05 junho 2013

Diário de uma astróloga – [53] – 5 de Junho de 2013


Outra dimensão de Hermes / Mercúrio



E que enormes preocupações! Estas palavras foram registadas por Anne Frank no seu diário, no dia 5 de Abril de 1944. Estava com a sua família escondida num anexo de um prédio devoluto em Amesterdão. A polícia nazi procurava judeus para os mandar para campos de concentração, o que era sinónimo de morte certa. A família Frank, composta de pai, mãe e duas filhas, era judia, originária da Alemanha mas refugiada na Holanda desde que Hitler tinha subido ao poder, em 1933.

Anne Frank recebeu como presente de anos um caderno em branco no dia em que festejou o seu 13º aniversário (12 de Junho de 1942). Poucos dias depois, ela e sua família viram-se obrigadas a largar a casa onde habitavam, entaipando-se no esconderijo onde permaneceram durante dois anos sem sair à rua.

Exprimir a sua criatividade escrevendo o seu diário permitiu à jovem Anne encontrar um escape, um refúgio para a insegurança e terror em que vivia.

Qualquer acto criativo exige uma concentração que nos faz esquecer as preocupações do dia-a-dia porque nos focamos inteiramente no que estamos a fazer. É a expressão única de quem nós somos e, em termos astrológicos, é simbolizado pelo Sol.  


Mercúrio é o planeta que representa o poder de comunicação, a actividade mental. Anne Frank tinha o Sol e Mercúrio em conjunção no signo de Gémeos, signo de que Mercúrio é regente. Tinha uma fortíssima energia geminiana, e por isso não admira que Anne Frank tenha escolhido a escrita para se exprimir. Tinha poucas pessoas com quem falar, e o diário substituía o diálogo, a troca de ideias tão necessárias ao signo ligado à comunicação.

Mas, para compreender plenamente a frase de Anne Frank, tenho de explorar outra dimensão de Hermes/Mercúrio. Na mitologia greco-romana, ele era o mensageiro dos deuses que veiculava informação, não só entre eles, mas também entre deuses e mortais. Era a única divindade capaz de ir às profundezas escuras dos domínios de Hades/Plutão e voltar ileso. Todos os outros deuses não se atreviam a ir tão fundo, com medo de lá ficarem presos.
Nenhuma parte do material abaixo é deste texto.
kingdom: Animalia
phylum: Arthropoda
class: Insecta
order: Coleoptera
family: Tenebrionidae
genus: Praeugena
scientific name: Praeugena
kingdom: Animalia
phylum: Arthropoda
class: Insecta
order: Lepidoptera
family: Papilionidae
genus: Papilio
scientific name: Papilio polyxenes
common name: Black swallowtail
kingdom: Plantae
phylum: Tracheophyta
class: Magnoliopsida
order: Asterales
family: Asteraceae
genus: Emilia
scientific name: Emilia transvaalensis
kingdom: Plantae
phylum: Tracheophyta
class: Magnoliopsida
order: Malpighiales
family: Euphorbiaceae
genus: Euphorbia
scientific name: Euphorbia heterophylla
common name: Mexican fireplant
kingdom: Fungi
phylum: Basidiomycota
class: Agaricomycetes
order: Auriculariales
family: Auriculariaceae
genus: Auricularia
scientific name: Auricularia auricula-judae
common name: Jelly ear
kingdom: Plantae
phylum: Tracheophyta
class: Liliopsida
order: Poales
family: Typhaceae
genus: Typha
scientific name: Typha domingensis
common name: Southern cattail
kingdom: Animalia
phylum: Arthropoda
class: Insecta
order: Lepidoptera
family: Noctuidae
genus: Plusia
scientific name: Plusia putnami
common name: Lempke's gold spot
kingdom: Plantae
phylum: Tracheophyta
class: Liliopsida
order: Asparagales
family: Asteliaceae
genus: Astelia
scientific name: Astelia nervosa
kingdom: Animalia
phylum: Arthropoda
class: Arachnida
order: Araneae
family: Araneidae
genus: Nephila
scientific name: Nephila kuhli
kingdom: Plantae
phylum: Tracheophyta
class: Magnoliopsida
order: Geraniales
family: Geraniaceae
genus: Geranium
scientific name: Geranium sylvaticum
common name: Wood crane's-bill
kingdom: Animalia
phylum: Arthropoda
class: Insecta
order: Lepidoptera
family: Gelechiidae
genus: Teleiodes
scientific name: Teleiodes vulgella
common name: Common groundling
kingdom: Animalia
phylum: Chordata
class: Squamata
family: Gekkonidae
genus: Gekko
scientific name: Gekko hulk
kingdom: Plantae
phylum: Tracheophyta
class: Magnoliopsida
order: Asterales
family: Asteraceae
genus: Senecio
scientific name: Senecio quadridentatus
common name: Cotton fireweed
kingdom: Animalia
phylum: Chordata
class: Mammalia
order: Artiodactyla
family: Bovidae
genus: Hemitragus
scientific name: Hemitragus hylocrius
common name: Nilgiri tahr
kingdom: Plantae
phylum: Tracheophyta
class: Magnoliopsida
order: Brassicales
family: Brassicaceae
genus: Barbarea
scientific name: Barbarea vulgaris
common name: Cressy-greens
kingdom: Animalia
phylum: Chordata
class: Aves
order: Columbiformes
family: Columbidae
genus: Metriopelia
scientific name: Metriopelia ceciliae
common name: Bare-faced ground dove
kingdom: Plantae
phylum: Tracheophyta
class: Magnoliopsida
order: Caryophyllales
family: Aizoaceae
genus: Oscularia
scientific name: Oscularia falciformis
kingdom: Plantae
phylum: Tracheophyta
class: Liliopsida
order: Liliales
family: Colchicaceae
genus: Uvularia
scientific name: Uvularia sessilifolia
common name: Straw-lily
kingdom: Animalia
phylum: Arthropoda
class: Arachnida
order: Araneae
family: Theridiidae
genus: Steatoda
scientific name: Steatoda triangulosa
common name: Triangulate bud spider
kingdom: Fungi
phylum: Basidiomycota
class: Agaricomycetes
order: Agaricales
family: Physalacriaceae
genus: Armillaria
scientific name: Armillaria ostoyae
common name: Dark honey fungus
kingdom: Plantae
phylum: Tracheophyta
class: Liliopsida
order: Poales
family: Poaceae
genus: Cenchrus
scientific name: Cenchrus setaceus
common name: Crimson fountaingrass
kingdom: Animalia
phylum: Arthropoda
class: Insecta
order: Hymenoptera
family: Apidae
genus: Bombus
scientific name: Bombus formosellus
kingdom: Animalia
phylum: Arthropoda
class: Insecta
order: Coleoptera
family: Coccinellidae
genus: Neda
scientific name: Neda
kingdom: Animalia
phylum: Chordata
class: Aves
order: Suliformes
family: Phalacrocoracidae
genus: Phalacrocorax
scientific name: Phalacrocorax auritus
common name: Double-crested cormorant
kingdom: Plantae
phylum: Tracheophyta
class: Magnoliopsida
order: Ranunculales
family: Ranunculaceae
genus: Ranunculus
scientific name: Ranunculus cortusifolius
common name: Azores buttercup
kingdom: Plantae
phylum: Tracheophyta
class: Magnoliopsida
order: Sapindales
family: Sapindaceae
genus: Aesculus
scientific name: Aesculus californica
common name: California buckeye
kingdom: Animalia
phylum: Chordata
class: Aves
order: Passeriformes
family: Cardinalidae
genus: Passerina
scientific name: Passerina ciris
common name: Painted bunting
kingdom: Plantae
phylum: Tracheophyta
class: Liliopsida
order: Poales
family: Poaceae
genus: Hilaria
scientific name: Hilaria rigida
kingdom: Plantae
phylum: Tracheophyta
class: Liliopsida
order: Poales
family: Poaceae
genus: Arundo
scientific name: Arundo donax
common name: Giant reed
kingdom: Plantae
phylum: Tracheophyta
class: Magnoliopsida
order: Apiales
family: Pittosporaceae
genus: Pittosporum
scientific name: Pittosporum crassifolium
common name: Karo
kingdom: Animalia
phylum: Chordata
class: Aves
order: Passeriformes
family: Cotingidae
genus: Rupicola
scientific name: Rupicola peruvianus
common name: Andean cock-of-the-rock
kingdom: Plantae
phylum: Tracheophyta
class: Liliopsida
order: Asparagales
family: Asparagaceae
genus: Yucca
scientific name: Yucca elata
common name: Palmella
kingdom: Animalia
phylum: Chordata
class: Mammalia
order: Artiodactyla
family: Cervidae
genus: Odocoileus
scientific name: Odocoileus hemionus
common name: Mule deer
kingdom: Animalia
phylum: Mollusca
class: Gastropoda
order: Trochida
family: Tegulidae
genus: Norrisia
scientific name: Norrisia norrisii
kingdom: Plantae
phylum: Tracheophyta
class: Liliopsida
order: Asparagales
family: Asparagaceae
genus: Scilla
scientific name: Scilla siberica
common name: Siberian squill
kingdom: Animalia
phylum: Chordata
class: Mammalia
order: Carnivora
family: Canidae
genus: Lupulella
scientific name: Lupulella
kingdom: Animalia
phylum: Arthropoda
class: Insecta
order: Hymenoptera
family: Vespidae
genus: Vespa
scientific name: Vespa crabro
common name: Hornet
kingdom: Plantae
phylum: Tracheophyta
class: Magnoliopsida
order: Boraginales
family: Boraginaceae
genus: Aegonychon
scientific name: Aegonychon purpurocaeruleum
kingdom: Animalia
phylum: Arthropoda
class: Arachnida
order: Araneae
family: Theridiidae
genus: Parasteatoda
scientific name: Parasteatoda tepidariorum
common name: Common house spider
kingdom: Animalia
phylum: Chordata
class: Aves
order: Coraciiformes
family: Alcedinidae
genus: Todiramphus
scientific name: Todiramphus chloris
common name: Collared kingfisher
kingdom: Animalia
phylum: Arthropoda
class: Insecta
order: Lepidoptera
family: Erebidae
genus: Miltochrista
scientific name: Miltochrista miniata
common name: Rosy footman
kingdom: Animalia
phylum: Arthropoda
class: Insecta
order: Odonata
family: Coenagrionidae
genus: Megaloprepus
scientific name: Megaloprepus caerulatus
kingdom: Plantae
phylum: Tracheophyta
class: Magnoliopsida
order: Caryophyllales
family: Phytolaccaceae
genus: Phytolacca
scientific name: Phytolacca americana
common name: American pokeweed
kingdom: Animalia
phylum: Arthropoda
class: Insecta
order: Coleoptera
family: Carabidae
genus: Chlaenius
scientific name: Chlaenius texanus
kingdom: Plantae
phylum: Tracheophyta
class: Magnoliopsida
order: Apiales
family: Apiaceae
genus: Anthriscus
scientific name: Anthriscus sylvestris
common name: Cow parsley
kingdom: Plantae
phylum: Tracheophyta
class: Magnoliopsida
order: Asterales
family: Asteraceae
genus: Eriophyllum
Hermes/Mercúrio no seu papel de psicopompo acompanhava tanto os mortos como os vivos ao mundo subterrâneo, isto é, ao inferno. Umas pessoas ficavam lá, e outras voltavam à superfície depois de passarem por um mau bocado, mas regeneradas.

A tradução desta mitologia em termos astro-psicológicos significa que é através de processos mercurianos – comunicação, escrita, psicoterapia falada – que descemos às profundidades do inconsciente de forma a trazer para a luz do consciente assuntos que julgamos enterrados, material reprimido, enfim, os nossos monstros pessoais que por vezes causam a nossa perda. Carl Jung afirmava que a função psicológica de Hermes/Mercúrio era a de ser o mediador entre o inconsciente e o consciente, o guia no mundo das trevas. 

Os símbolos astrológicos manifestam-se também no mundo material. A jovem Anne Frank não tinha com certeza monstros no seu inconsciente, mas verdadeiros monstros povoavam efectivamente o seu quotidiano, ameaçavam arrombar a porta a qualquer minuto e arrastá-la para os domínios de Hades/Plutão, os infernais campo de extermínio. O seu Sol e Mercúrio em Gémeos foram o guia nesta jornada de dois anos, e concederam-lhe, através da escrita, as pausas do horror em que vivia, isto é, como ela diz com leveza,  permitir-lhe “sacudir as suas preocupações”.

A última entrada no Diário de Anne Frank foi registada a 1 de Agosto de 1944. Três dias depois foram descobertos pela polícia. A família Frank foi enviada para Auschwitz, onde a mãe morreu de fome, tendo Anne e a sua irmã contraído uma febre tifóide fatal em Bergen-Belsen, em Março de 1945. Otto Frank sobreviveu, recuperou o diário da sua filha e deu-o a conhecer ao mundo.

Hoje, no retorno de Urano, 84 anos depois do nascimento da geminiana Anne Frank, aqui fica uma reflexão que completa o lado leve, divertido, aparentemente inconsequente do arquétipo Gémeos/Mercúrio.